Tag Archives: glu-laminated columns; glu-laminated posts; glu-lam strength

Friends Don’t let Friends Stick Frame

Oh the misconceptions arm chair engineers have when it comes to what can be done with post frame construction. For the most part – if you can imagine it, we can design it! Here is a case in point shared by our friend Neil:

DEAR POLE BARN GURU: I have limited floor plan on my lot, looking at a 24w x 64L size post frame building, 14 or 16 foot open height workshop area for lift and heavy truck work and a full second floor for an office, light storage, etc, (40psf live load). This would put the sidewalls between 20 and 22 feet. I believe I can clear span the 24 feet with modern engineered joists, but at this point does it still make sense to use post frame construction? Friends of mine have concerns about column loads, footing capacity, and suggested to just pour a full foundation, stick frame with it to 16′ and build a second floor and go up from there and put trusses on. NEIL in CLEVELAND

DEAR NEIL: Not only is post frame construction going to be the most practical solution, it will also be the most economical. Having to pour a continuous foundation is painfully expensive (read more here: https://www.hansenpolebuildings.com/2011/10/buildings-why-not-stick-frame-construction/). Another issue with trying to stick frame a 16 foot high wall – the Building Codes will not allow it unless you have an engineer sealed design, further adding to the expense.

While “I” joists might be able to span the 24 feet successfully, it will probably be much more practical to do with prefabricated wood floor trusses (https://www.hansenpolebuildings.com/2014/09/floor-trusses/), as they can be designed to limit deflection (read about deflection here: https://www.hansenpolebuildings.com/2015/12/wood-floors-deflection-and-vibration/)  and afford the ability to run duct work and plumbing through the webbing. In order to get everything you want to fit in your new building, you are probably looking at an eave height of around 27 feet. You will want to be talking with your Planning Department to see if there will be height restrictions.

Post frame building columns are very strong in the compression (weight bearing) direction and getting columns 32 feet long is not a problem, as glue-laminated columns are easily available in this length. Footings can be easily designed to support all of the live and dead loads which will be imposed upon them by your new post frame building.

On your second floor, if you intend to go with a 40 psf (pounds per square foot) live load, you will be restricted to residential use. Office space requires 50 psf and light storage is 125 psf. Design the floor for what you will actually be using the space for and have no regrets later!

Glulam Column Sizes

Glu-laminated columns are a laminated composite product manufactured from high-strength lumber. By using multiple plies of materials, natural defects are randomized creating greater column strength and a higher degree of reliability.

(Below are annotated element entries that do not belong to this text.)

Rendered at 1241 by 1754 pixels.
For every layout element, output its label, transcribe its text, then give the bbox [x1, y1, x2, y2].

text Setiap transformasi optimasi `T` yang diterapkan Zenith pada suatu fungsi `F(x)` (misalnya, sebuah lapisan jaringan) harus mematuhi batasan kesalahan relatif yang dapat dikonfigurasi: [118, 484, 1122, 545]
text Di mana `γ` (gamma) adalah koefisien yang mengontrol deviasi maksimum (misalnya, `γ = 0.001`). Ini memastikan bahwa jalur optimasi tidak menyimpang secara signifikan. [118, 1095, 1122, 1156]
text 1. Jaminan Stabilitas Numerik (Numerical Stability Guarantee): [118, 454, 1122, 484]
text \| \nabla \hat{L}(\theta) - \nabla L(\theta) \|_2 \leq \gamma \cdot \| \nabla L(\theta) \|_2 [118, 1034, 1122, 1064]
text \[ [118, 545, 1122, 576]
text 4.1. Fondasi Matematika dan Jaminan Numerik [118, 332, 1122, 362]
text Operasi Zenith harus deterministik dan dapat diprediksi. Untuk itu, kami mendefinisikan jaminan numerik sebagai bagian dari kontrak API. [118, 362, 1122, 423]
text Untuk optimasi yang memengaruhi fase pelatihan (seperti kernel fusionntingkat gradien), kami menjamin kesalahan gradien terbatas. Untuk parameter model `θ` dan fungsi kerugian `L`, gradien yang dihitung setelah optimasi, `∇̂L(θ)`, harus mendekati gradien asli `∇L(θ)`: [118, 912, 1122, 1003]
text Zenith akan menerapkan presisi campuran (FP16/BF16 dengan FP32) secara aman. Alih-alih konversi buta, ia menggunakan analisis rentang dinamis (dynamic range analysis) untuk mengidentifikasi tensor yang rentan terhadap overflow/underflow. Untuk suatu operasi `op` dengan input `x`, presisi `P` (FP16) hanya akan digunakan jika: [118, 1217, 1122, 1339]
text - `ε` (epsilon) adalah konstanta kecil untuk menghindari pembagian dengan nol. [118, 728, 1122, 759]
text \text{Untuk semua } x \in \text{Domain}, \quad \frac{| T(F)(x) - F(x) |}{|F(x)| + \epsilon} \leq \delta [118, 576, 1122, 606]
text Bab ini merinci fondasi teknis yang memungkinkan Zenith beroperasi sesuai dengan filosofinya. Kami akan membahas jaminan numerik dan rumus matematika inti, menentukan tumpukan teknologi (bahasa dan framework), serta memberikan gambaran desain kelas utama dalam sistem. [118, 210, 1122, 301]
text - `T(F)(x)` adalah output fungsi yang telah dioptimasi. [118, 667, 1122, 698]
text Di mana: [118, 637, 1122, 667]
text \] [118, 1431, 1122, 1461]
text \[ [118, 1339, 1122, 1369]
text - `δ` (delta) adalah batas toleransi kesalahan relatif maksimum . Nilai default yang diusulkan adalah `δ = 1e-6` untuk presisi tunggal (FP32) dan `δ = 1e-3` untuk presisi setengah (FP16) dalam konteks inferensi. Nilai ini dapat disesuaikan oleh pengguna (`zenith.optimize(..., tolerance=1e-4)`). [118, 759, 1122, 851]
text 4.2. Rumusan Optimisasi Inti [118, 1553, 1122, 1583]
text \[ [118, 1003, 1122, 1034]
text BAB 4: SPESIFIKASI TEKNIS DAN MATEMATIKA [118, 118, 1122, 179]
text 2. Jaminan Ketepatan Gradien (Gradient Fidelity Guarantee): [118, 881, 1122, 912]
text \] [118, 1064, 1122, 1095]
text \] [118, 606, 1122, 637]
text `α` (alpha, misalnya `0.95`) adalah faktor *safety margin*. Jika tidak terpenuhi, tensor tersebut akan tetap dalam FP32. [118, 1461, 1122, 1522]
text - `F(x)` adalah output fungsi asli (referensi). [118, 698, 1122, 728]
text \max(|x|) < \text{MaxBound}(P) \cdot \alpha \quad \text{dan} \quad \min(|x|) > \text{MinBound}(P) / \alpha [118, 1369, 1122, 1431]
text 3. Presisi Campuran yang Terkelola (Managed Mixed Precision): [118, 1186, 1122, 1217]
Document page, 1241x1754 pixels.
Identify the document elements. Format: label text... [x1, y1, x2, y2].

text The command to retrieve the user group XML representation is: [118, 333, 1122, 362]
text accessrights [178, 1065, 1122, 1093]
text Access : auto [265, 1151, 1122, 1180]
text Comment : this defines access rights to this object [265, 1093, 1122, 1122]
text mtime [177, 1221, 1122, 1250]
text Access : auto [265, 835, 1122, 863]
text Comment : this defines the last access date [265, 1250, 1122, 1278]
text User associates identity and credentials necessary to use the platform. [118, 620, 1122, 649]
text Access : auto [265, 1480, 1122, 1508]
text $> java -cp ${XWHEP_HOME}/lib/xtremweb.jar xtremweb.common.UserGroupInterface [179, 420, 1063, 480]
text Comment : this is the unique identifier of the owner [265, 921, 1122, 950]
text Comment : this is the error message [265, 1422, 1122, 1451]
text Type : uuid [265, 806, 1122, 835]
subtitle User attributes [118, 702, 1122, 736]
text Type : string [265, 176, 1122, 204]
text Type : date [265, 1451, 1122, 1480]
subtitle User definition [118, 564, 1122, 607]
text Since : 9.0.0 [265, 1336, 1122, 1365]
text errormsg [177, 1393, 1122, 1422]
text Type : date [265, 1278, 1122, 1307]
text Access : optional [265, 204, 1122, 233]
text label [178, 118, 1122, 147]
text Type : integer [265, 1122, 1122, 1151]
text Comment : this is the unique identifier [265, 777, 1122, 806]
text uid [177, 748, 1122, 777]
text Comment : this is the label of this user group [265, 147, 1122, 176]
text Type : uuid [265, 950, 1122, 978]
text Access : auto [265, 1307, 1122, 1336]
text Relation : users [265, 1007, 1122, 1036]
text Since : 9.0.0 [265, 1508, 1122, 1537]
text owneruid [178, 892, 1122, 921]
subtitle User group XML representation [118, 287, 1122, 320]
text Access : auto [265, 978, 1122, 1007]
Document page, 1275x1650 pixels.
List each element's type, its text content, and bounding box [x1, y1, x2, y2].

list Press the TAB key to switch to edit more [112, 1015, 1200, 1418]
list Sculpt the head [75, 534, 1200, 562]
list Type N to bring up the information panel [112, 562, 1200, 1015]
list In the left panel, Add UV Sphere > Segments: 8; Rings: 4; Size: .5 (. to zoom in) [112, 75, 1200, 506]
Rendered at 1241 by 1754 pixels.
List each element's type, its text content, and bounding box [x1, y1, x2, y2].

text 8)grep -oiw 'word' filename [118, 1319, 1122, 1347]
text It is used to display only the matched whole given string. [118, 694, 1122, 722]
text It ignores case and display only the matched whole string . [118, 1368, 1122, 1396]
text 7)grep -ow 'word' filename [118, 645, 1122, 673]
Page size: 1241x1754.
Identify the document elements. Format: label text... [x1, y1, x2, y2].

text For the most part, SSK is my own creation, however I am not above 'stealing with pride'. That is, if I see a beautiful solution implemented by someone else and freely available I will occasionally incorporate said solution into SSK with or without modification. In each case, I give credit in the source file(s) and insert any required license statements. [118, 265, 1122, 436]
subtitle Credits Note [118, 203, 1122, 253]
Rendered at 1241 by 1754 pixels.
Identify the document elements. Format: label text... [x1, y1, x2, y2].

glulam columnsHansen Pole Buildings provides glulam columns manufactured by several different companies, so there are some slight variations. This article will speak more to the commonalities between manufacturers and give a broad overview.

A fairly climate controlled environment is required for glulam fabrication, as the phenol resorcinol glues being used to join the end finger joints and individual plies together require a fairly stable temperature for proper curing.

Most post frame building glulam columns are manufactured from a #1 grade Southern Yellow Pine (SYP) lower portion, which is pressure preservative treated to UC-4B (structural in ground use) specifications and then kiln dried after treatment (KDAT) to moisture content of 15% or less.

The upper portions are most typically either #1 SYP or 1650 msr (machine stress rated) SPF (Spruce-Pine-Fir), either of which is kiln dried. Having the proper moisture content is critical to good adhesive bonding in the glue line.

Individual lower and upper members are finger jointed and the joint is glued together. Good finger joints are actually the most challenging part of the entire manufacturing process. Finger jointing allows for columns to be fabricated up to (depending upon the manufacturer) 64 feet in length, with no butt (square-end to square-end) joints.

Once the joints have cured, each member must be planed. This opens up the wood cells to accept the phenol resorcinol glue uniformly. Each member is then run through a planer which reduces the thickness of the board to from 1-1/2 inches as it was originally milled, to 1-3/8 inches.

The plies are then face glued and secured into presses where they are squeezed under pressure. Once the glue has cured, the columns are removed from the presses and planed to remove excess glue and any abnormalities.

After this final planing, a glulam made from three 2x members will typical measure about 4-1/8 inches in width. For a 2×6 the final depth will be 5-3/8 inches.  A 2×8 will be 7-1/8 inches in depth. Four plies will be about 5-1/2 inches in width. While custom dimensions can be created by planing down larger members, the utilization of these dimensions creates the least possible waste and allows for the most value for the investment.

What I like about glulams is they have a high strength to weight ratio (comparing lumber grade to same lumber grade).  I can move a good sized glulam beam by myself, or with a buddy, without having to get out the heavy equipment.